━━━ Data under study

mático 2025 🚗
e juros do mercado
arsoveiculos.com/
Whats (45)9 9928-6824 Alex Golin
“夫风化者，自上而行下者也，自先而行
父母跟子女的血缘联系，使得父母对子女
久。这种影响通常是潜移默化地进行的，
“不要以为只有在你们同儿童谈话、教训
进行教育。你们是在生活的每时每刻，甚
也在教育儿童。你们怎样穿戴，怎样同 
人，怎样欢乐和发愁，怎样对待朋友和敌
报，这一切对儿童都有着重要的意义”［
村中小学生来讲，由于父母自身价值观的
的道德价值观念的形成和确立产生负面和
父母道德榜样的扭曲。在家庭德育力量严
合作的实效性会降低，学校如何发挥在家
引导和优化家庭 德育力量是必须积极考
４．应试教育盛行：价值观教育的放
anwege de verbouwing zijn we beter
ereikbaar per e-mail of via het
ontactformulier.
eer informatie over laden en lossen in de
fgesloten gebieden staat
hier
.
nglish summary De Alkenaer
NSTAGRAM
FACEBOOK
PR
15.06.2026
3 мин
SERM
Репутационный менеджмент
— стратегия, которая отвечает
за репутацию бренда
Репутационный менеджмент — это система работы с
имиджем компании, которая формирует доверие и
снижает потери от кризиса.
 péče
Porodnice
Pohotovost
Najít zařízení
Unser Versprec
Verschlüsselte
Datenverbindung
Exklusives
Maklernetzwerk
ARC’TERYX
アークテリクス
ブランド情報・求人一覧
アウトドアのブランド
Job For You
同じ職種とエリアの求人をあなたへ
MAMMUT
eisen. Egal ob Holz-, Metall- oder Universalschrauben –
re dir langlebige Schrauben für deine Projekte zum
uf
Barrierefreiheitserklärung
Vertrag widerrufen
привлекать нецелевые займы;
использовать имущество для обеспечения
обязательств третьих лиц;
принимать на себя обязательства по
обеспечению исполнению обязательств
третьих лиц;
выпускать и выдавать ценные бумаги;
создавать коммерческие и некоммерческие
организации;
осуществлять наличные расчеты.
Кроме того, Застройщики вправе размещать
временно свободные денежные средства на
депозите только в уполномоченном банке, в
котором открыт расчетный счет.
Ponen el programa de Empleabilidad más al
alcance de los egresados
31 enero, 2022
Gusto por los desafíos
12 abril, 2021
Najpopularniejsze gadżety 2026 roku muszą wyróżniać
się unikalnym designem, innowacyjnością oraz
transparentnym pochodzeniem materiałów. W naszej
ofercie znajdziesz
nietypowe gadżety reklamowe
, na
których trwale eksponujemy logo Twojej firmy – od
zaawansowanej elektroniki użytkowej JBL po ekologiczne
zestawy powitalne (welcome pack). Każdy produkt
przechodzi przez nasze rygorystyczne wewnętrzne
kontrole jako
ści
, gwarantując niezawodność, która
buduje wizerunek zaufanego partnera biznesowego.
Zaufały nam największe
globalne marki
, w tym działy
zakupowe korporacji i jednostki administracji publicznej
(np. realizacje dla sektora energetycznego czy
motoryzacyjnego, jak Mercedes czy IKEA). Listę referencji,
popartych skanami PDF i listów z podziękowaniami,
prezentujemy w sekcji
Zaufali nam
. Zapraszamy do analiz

━━━━━━

Exercise directions: Echo the lines from the first one through the line containing "eer informatie over laden en lossen in de", with both of those included.

Reply to the exercise:
mático 2025 🚗
e juros do mercado
arsoveiculos.com/
Whats (45)9 9928-6824 Alex Golin
“夫风化者，自上而行下者也，自先而行
父母跟子女的血缘联系，使得父母对子女
久。这种影响通常是潜移默化地进行的，
“不要以为只有在你们同儿童谈话、教训
进行教育。你们是在生活的每时每刻，甚
也在教育儿童。你们怎样穿戴，怎样同 
人，怎样欢乐和发愁，怎样对待朋友和敌
报，这一切对儿童都有着重要的意义”［
村中小学生来讲，由于父母自身价值观的
的道德价值观念的形成和确立产生负面和
父母道德榜样的扭曲。在家庭德育力量严
合作的实效性会降低，学校如何发挥在家
引导和优化家庭 德育力量是必须积极考
４．应试教育盛行：价值观教育的放
anwege de verbouwing zijn we beter
ereikbaar per e-mail of via het
ontactformulier.
eer informatie over laden en lossen in de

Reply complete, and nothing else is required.